John Schumann and Shane Howard say they will run for a senate seat at the election after next if Angry Anderson is successful in his bid for a seat in July.
Anderson announced he would run as the second New South Wales candidate for the Australian Liberty Alliance, a conservative group appealing to racist Australians.
The group claims to “welcome citizens from all walks of life” in one breath but in its documentation qualifies its definition of “all walks of life” as “Western values built on Judaeo-Christian and Humanistic foundations”.
Every single candidate of the Australian Liberty Alliance is an Anglo-Saxon white Australian.
John Schumann said in a Facebook post, “In the unlikely event he gets up, I’ll run for the Senate next time. Furthermore, I’ll invite my brother in song, Shane Howard, to join me.
“I think it’s important for the Australian people to realise that there’s more to the music industry than opinionated bald men from New South Wales.”
Shane agreed to join him in the event Australia is faced with the burden of having to fund the lifestyle of Senator Anderson. “If the ALA gets up, I’ll dust off the soapbox and corduroy jacket, sharpen the pencil, try and locate a tie in the house and join you in striking a blow for opinionated Victorians and South Australians in the Senate too John.
“How hairy could it get?”
Shane also added a disclaimer, “I want to make it perfectly clear that I have no issue now, or at any time in the past, with hair loss.”
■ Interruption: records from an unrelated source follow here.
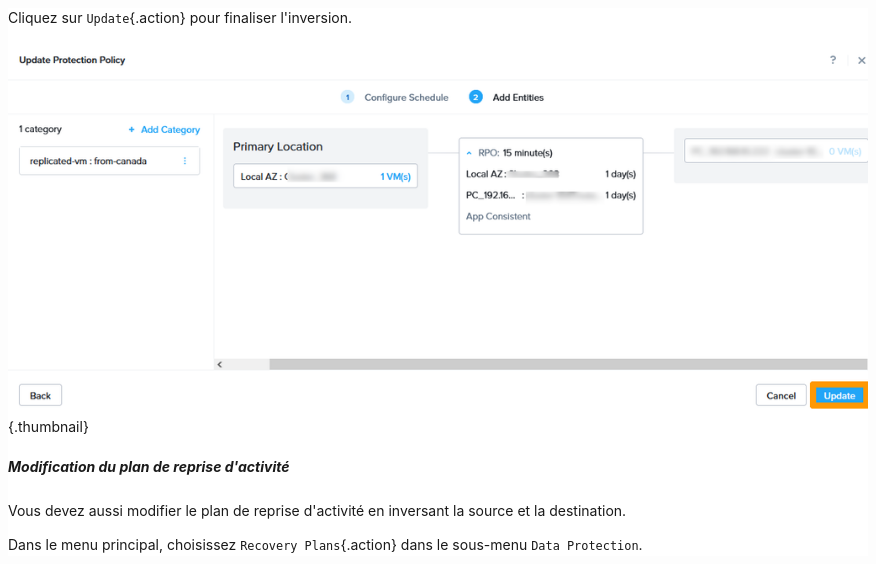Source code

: Cliquez sur `Update`{.action} pour finaliser l'inversion.

![Replication Inversion 11](images/08-replication-inversion11.png){.thumbnail}

##### **Modification du plan de reprise d'activité**

Vous devez aussi modifier le plan de reprise d'activité en inversant la source et la destination.

Dans le menu principal, choisissez `Recovery Plans`{.action} dans le sous-menu `Data Protection`.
John then withdrew the baldie comment. “Shane has correctly called me to task for an irreverent reference to bald men. In true Maoist tradition, I criticise myself. In my own defence, however, I point out that some of my best friends are bald,” he said.
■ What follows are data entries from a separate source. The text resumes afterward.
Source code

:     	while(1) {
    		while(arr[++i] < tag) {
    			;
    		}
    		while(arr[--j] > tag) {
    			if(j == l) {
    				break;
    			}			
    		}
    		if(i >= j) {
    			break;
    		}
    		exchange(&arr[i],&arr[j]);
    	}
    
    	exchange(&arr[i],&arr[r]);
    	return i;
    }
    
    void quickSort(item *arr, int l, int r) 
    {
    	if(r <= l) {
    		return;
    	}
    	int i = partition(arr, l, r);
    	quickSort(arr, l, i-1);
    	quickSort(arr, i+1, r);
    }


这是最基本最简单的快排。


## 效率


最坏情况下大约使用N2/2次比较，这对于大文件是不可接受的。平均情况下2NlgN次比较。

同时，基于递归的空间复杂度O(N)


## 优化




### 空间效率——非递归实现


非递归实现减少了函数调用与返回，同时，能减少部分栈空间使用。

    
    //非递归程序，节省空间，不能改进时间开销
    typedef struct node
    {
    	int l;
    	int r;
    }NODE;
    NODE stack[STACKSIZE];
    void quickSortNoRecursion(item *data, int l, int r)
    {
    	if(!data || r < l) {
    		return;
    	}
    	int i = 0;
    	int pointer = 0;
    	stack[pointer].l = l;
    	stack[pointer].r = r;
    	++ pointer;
Anderson ran unsuccessfully as the National candidate for the Division of Throsby in New South Wales in the 2011 Federal Election. The Rose Tattoo singer was a vocal supporter of conservative Tony Abbott and supported his extremist views on immigration and the environment.
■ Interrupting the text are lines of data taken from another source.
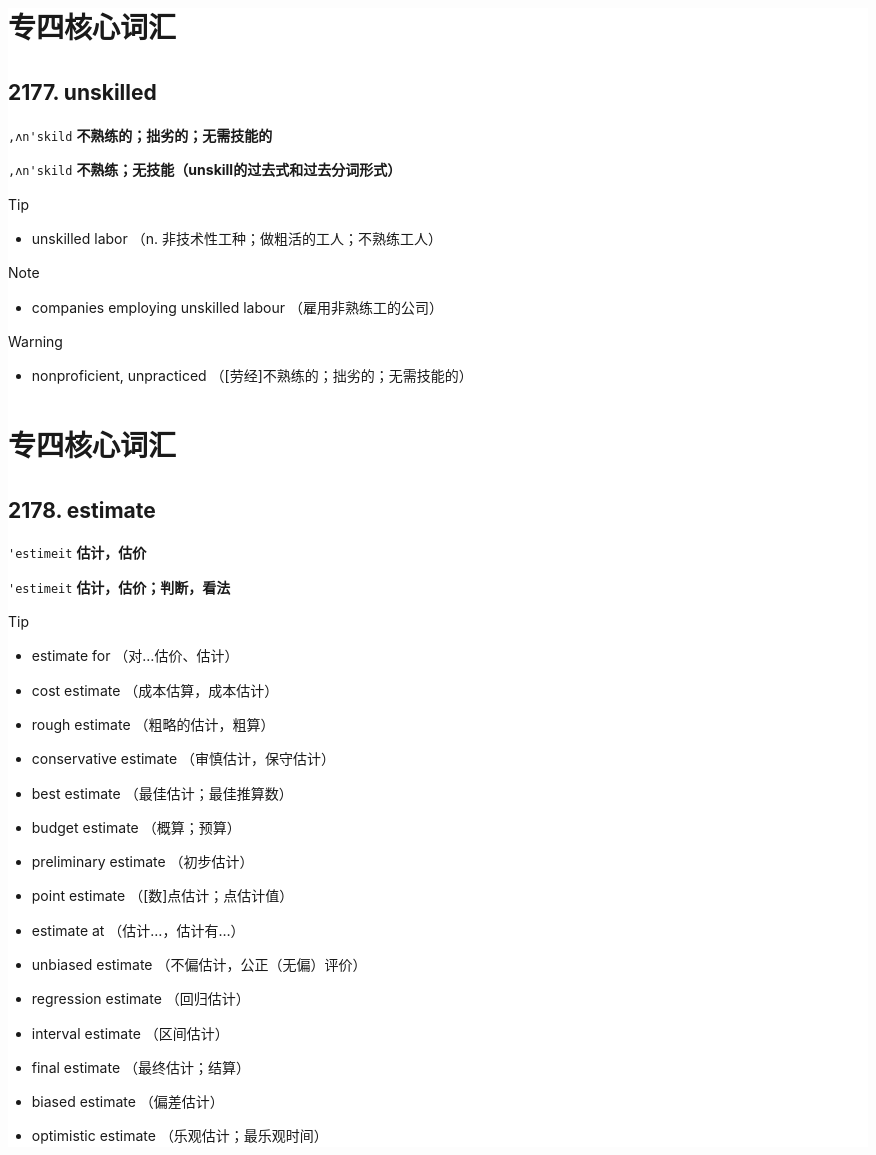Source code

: # 专四核心词汇

## 2177. unskilled

`,ʌn'skild`  **不熟练的；拙劣的；无需技能的**

`,ʌn'skild`  **不熟练；无技能（unskill的过去式和过去分词形式）**

> [!TIP]
>
> - unskilled labor （n. 非技术性工种；做粗活的工人；不熟练工人）
>

> [!NOTE]
>
> - companies employing unskilled labour （雇用非熟练工的公司）
>

> [!WARNING]
>
> - nonproficient, unpracticed （[劳经]不熟练的；拙劣的；无需技能的）
>

# 专四核心词汇

## 2178. estimate

`'estimeit`  **估计，估价**

`'estimeit`  **估计，估价；判断，看法**

> [!TIP]
>
> - estimate for （对…估价、估计）
>
> - cost estimate （成本估算，成本估计）
>
> - rough estimate （粗略的估计，粗算）
>
> - conservative estimate （审慎估计，保守估计）
>
> - best estimate （最佳估计；最佳推算数）
>
> - budget estimate （概算；预算）
>
> - preliminary estimate （初步估计）
>
> - point estimate （[数]点估计；点估计值）
>
> - estimate at （估计…，估计有…）
>
> - unbiased estimate （不偏估计，公正（无偏）评价）
>
> - regression estimate （回归估计）
>
> - interval estimate （区间估计）
>
> - final estimate （最终估计；结算）
>
> - biased estimate （偏差估计）
>
> - optimistic estimate （乐观估计；最乐观时间）
>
Anderson once told the Daily Telegraph, “It’s not ill-conceived to look at certain people and question when they come out here what they bring with them”. In 2012 he took part in the SBS documentary “Go Back To Where You Came From” and over the course of the show after meeting refugees softened his opinion from “If you come here illegally, I don’t care about your story, first thing you do is you turn around and go back” to “Now I’ve been here and spoken to people, I don’t want to turn away refugees, I don’t want to turn away people who need to be reunited with their families. I don’t want that. Who would want that?”